BEGIN GIVEN DATA

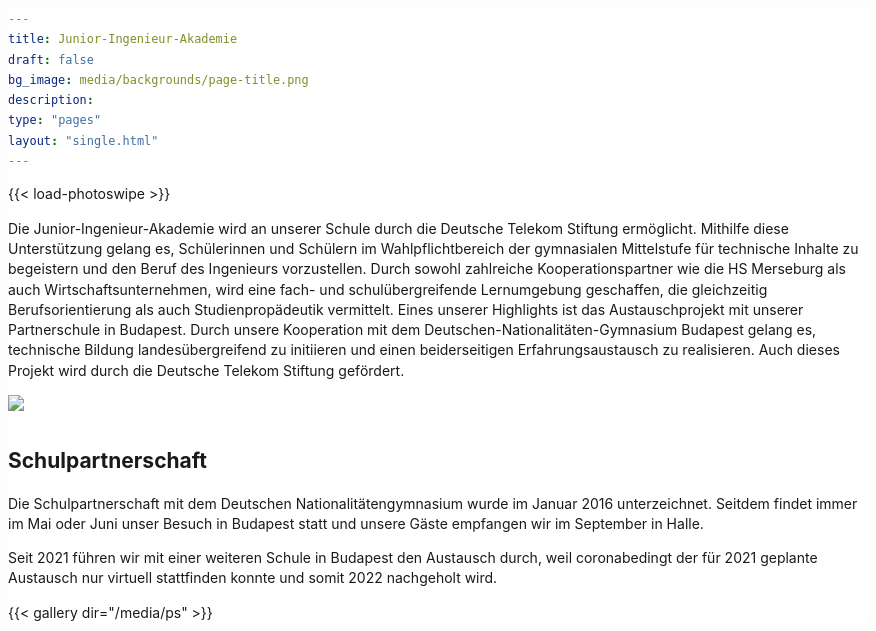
 ```yaml
---
title: Junior-Ingenieur-Akademie
draft: false
bg_image: media/backgrounds/page-title.png
description:
type: "pages"
layout: "single.html"
---
```


{{< load-photoswipe >}}



Die Junior-Ingenieur-Akademie wird an unserer Schule durch die Deutsche Telekom Stiftung ermöglicht.
Mithilfe diese Unterstützung gelang es, Schülerinnen und Schülern im Wahlpflichtbereich der gymnasialen
Mittelstufe für technische Inhalte zu begeistern und den Beruf des Ingenieurs vorzustellen. Durch sowohl
zahlreiche Kooperationspartner wie die HS Merseburg als auch Wirtschaftsunternehmen, wird eine fach- und schulübergreifende Lernumgebung geschaffen, die gleichzeitig Berufsorientierung als auch Studienpropädeutik vermittelt. Eines unserer Highlights ist das Austauschprojekt mit unserer Partnerschule in Budapest. Durch unsere Kooperation mit dem Deutschen-Nationalitäten-Gymnasium Budapest gelang es, technische Bildung landesübergreifend zu initiieren und einen beiderseitigen Erfahrungsaustausch zu realisieren. Auch dieses Projekt wird durch die Deutsche Telekom Stiftung gefördert.

<img width="100%" src="/media/RollupJIA.webp">

## Schulpartnerschaft

Die Schulpartnerschaft mit dem Deutschen Nationalitätengymnasium wurde im Januar 2016 unterzeichnet.
Seitdem findet immer im Mai oder Juni unser Besuch in Budapest statt und unsere Gäste empfangen wir im September in Halle.

Seit 2021  führen wir mit einer weiteren Schule in Budapest den Austausch durch,
weil coronabedingt der für 2021 geplante Austausch nur virtuell stattfinden konnte und somit 2022 nachgeholt wird.

{{< gallery dir="/media/ps" >}}
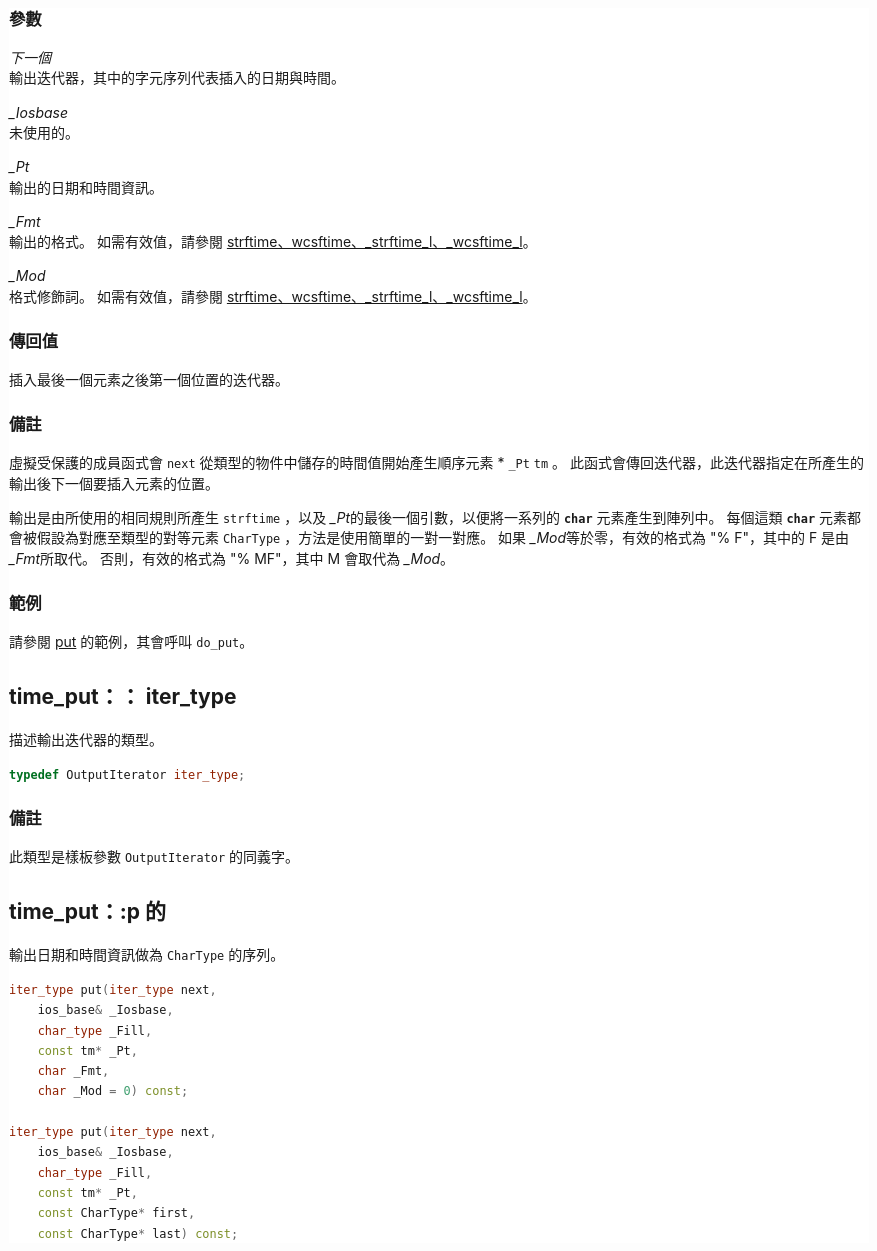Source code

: ### <a name="parameters"></a>參數

*下一個*\
輸出迭代器，其中的字元序列代表插入的日期與時間。

*_Iosbase*\
未使用的。

*_Pt*\
輸出的日期和時間資訊。

*_Fmt*\
輸出的格式。 如需有效值，請參閱 [strftime、wcsftime、_strftime_l、_wcsftime_l](../c-runtime-library/reference/strftime-wcsftime-strftime-l-wcsftime-l.md)。

*_Mod*\
格式修飾詞。 如需有效值，請參閱 [strftime、wcsftime、_strftime_l、_wcsftime_l](../c-runtime-library/reference/strftime-wcsftime-strftime-l-wcsftime-l.md)。

### <a name="return-value"></a>傳回值

插入最後一個元素之後第一個位置的迭代器。

### <a name="remarks"></a>備註

虛擬受保護的成員函式會 `next` 從類型的物件中儲存的時間值開始產生順序元素 \* `_Pt` `tm` 。 此函式會傳回迭代器，此迭代器指定在所產生的輸出後下一個要插入元素的位置。

輸出是由所使用的相同規則所產生 `strftime` ，以及 *_Pt*的最後一個引數，以便將一系列的 **`char`** 元素產生到陣列中。 每個這類 **`char`** 元素都會被假設為對應至類型的對等元素 `CharType` ，方法是使用簡單的一對一對應。 如果 *_Mod*等於零，有效的格式為 "% F"，其中的 F 是由 *_Fmt*所取代。 否則，有效的格式為 "% MF"，其中 M 會取代為 *_Mod*。

### <a name="example"></a>範例

請參閱 [put](#put) 的範例，其會呼叫 `do_put`。

## <a name="time_putiter_type"></a><a name="iter_type"></a>time_put：： iter_type

描述輸出迭代器的類型。

```cpp
typedef OutputIterator iter_type;
```

### <a name="remarks"></a>備註

此類型是樣板參數 `OutputIterator` 的同義字。

## <a name="time_putput"></a><a name="put"></a>time_put：:p 的

輸出日期和時間資訊做為 `CharType` 的序列。

```cpp
iter_type put(iter_type next,
    ios_base& _Iosbase,
    char_type _Fill,
    const tm* _Pt,
    char _Fmt,
    char _Mod = 0) const;

iter_type put(iter_type next,
    ios_base& _Iosbase,
    char_type _Fill,
    const tm* _Pt,
    const CharType* first,
    const CharType* last) const;
```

END GIVEN DATA

§ WORK REQUEST
Your response should be made up of the lines in the data that contain the word "runtime".

§ EXERCISE RESPONSE
輸出的格式。 如需有效值，請參閱 [strftime、wcsftime、_strftime_l、_wcsftime_l](../c-runtime-library/reference/strftime-wcsftime-strftime-l-wcsftime-l.md)。
格式修飾詞。 如需有效值，請參閱 [strftime、wcsftime、_strftime_l、_wcsftime_l](../c-runtime-library/reference/strftime-wcsftime-strftime-l-wcsftime-l.md)。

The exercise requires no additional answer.